_EXERCISE GOAL_. Reproduce every line of text from the entries below verbatim, leaving out the pictures.

(PROVIDED ENTRIES)

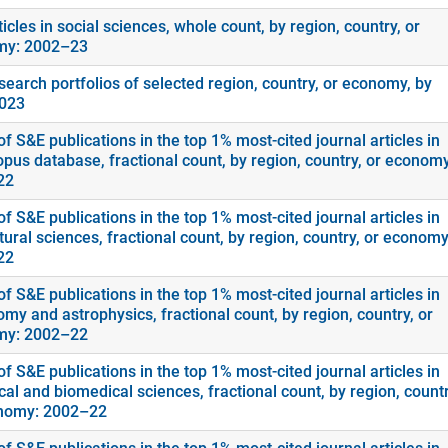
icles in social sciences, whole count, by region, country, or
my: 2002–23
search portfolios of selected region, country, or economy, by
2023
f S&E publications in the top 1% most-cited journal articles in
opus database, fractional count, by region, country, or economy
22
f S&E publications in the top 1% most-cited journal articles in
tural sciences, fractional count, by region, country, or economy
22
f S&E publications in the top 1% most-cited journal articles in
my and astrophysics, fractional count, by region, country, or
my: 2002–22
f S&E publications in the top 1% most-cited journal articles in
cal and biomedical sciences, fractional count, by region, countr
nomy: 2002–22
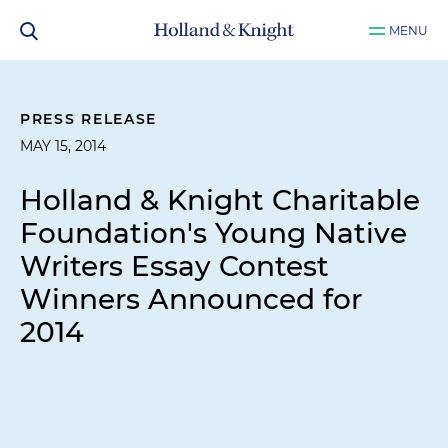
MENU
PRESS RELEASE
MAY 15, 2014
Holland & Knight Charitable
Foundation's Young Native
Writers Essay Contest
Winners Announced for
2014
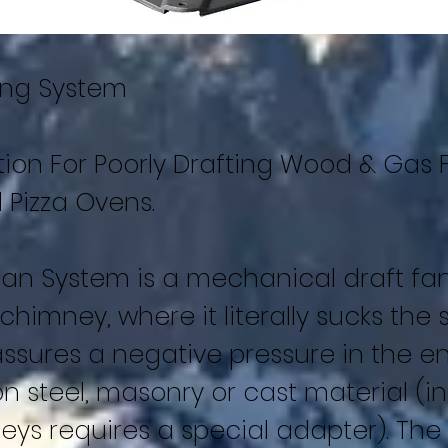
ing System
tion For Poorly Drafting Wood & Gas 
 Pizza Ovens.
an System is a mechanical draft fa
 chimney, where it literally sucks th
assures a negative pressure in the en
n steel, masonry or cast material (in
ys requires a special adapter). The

(End PROVIDED ENTRIES)

_SOLVED EXERCISE_.
icles in social sciences, whole count, by region, country, or
my: 2002–23
search portfolios of selected region, country, or economy, by
2023
f S&E publications in the top 1% most-cited journal articles in
opus database, fractional count, by region, country, or economy
22
f S&E publications in the top 1% most-cited journal articles in
tural sciences, fractional count, by region, country, or economy
22
f S&E publications in the top 1% most-cited journal articles in
my and astrophysics, fractional count, by region, country, or
my: 2002–22
f S&E publications in the top 1% most-cited journal articles in
cal and biomedical sciences, fractional count, by region, countr
nomy: 2002–22
MENU
PRESS RELEASE
MAY 15, 2014
Holland & Knight Charitable
Foundation's Young Native
Writers Essay Contest
Winners Announced for
2014
ing System
tion For Poorly Drafting Wood & Gas 
 Pizza Ovens.
an System is a mechanical draft fa
 chimney, where it literally sucks th
assures a negative pressure in the en
n steel, masonry or cast material (in
ys requires a special adapter). The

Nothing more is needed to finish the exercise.